Ein Kraftakt

Kommentar

14.08.2017 | Stand 02.12.2020, 17:38 Uhr

Vollbeschäftigung - das ist ein vollmundiges Versprechen. Im Schlafwagen und zum Nulltarif wird es kaum zu erreichen sein. Die Ausgangslage könnte allerdings besser kaum sein.

Der demografische Wandel in Kombination mit einer erstaunlich langen Aufschwungphase bescheren Deutschland immer neue Beschäftigungsrekorde. Tatsächlich gibt es insbesondere in Bayern und Baden-Württemberg längst Landkreise, in denen Vollbeschäftigung - nach gängiger Definition zwei bis drei Prozent Arbeitslosigkeit - längst Realität sind. Doch das gilt bei Weitem nicht flächendeckend.

Arbeitsministerin Andrea Nahles hat zu Recht auf einen Widerspruch zwischen Anspruch und Wirklichkeit bei der Union hingewiesen.
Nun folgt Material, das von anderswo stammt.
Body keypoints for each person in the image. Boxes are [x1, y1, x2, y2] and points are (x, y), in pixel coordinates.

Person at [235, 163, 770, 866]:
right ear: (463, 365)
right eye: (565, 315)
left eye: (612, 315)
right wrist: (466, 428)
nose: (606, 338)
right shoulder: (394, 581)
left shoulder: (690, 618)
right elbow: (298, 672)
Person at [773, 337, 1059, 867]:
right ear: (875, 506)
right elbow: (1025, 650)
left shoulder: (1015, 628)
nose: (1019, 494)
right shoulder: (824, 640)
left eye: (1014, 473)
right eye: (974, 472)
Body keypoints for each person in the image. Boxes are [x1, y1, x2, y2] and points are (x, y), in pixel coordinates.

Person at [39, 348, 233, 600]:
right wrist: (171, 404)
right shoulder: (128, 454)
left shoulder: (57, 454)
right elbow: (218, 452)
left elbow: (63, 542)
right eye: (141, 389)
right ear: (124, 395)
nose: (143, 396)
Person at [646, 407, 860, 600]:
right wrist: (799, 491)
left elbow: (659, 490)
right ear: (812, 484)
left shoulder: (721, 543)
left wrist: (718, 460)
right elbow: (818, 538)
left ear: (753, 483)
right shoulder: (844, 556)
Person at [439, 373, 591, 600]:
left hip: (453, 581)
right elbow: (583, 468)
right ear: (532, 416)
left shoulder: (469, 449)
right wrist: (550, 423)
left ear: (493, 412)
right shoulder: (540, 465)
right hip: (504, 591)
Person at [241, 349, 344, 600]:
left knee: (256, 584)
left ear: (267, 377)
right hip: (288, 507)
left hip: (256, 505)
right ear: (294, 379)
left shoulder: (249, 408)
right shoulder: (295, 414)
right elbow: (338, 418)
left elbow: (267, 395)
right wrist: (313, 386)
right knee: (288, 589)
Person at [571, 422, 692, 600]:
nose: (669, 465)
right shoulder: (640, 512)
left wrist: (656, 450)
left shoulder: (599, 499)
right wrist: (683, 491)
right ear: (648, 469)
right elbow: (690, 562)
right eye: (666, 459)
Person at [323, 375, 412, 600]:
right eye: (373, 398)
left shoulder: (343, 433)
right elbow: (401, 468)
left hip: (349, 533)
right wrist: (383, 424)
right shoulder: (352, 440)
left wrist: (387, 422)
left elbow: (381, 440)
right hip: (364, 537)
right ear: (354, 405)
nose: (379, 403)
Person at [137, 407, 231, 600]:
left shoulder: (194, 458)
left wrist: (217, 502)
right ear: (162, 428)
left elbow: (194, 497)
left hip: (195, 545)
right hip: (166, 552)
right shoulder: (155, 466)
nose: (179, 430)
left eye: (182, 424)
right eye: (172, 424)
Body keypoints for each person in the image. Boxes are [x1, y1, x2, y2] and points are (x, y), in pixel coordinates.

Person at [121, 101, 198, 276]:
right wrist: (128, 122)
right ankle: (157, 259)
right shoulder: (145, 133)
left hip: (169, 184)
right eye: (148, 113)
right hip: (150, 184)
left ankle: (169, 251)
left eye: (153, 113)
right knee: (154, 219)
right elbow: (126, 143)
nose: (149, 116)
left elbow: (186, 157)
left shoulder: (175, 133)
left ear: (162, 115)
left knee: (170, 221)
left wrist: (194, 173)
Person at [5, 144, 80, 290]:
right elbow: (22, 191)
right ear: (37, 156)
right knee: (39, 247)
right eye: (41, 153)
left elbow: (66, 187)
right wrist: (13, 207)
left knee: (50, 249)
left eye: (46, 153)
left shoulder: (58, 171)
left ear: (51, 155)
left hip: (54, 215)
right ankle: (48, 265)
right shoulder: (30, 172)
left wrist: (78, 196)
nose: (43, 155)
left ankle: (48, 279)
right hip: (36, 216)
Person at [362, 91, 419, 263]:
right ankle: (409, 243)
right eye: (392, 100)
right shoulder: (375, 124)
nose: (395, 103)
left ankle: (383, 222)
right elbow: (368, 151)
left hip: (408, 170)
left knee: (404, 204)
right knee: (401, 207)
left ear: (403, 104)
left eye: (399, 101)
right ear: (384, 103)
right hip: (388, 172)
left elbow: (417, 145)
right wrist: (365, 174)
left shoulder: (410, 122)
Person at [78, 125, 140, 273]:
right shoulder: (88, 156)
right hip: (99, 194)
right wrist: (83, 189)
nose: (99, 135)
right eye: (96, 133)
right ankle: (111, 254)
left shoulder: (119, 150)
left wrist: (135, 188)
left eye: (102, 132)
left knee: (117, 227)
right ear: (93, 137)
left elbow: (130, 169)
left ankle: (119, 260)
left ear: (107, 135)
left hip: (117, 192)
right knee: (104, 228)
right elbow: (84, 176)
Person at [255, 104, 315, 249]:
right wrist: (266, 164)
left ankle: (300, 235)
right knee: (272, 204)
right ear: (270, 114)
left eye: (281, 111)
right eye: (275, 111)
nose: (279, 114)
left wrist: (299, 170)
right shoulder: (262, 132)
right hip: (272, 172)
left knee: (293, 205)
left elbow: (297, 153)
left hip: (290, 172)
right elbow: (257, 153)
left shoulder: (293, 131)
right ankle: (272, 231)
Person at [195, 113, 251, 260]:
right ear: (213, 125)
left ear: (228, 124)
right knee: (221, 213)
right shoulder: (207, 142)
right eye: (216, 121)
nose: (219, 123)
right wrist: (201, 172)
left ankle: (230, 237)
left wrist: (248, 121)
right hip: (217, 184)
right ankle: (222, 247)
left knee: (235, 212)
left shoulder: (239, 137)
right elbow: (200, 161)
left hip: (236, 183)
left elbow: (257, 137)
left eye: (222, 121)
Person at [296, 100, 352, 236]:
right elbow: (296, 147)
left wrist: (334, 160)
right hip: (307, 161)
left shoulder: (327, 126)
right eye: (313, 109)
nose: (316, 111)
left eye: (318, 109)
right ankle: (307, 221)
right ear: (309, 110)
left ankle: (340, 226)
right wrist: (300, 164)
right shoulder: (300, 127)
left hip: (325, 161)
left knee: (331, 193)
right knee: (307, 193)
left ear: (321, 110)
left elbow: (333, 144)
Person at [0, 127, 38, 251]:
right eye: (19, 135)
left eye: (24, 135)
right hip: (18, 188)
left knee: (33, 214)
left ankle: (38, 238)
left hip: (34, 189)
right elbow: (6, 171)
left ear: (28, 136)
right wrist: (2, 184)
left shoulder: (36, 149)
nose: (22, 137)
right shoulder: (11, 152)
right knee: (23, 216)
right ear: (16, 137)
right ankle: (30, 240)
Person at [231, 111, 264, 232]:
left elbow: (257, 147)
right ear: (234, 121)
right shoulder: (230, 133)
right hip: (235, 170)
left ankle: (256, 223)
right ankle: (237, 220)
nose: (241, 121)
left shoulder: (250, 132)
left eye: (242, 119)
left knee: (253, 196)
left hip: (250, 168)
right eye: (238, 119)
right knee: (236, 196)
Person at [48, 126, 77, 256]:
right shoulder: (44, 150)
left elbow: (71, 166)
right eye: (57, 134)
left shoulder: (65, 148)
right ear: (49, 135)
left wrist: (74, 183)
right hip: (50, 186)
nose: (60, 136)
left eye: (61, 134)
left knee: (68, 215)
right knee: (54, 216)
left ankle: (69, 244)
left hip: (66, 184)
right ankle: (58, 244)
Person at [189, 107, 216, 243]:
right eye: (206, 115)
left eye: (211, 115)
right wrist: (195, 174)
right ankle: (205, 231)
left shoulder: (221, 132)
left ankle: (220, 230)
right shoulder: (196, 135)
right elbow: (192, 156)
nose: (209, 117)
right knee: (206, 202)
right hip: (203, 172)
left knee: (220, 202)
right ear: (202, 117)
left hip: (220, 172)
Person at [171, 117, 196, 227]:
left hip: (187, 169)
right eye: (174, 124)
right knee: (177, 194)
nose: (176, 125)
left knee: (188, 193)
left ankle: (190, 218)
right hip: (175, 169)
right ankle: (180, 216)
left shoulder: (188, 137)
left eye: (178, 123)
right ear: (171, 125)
Der vorliegende Haushaltsentwurf des Bundesfinanzministers sieht nicht etwa steigende Mittel für den Kampf gegen Langzeitarbeitslosigkeit vor, sondern eine Kürzung. Formal hat Angela Merkel natürlich Recht mit ihrer Replik, der Haushalt werde erst nach der Bundestagswahl verabschiedet und der Etat der Arbeitsministerin sicherlich noch aufgestockt. Doch bleibt die Aussage ebenso unbefriedigend wie die kurze Passage zum Thema Langzeitarbeitslosigkeit im Wahlprogramm der Union.

Wer mit Vollbeschäftigung wirbt, sollte schon genauer sagen können, wie dieses Ziel konkret erreicht werden soll. Ein Selbstläufer ist es jedenfalls nicht. Das zeigt schon der Blick in die Statistik. Erwerbsfähige Hartz-IV-Empfänger sind aktuell deutlich länger arbeitslos als noch zu Beginn des Jahrzehnts, oft ohne Ausbildung, älter als 55 Jahre oder gesundheitlich beeinträchtigt. Sie in Beschäftigung zu bringen, setzt einen Kraftakt voraus - auch finanziell.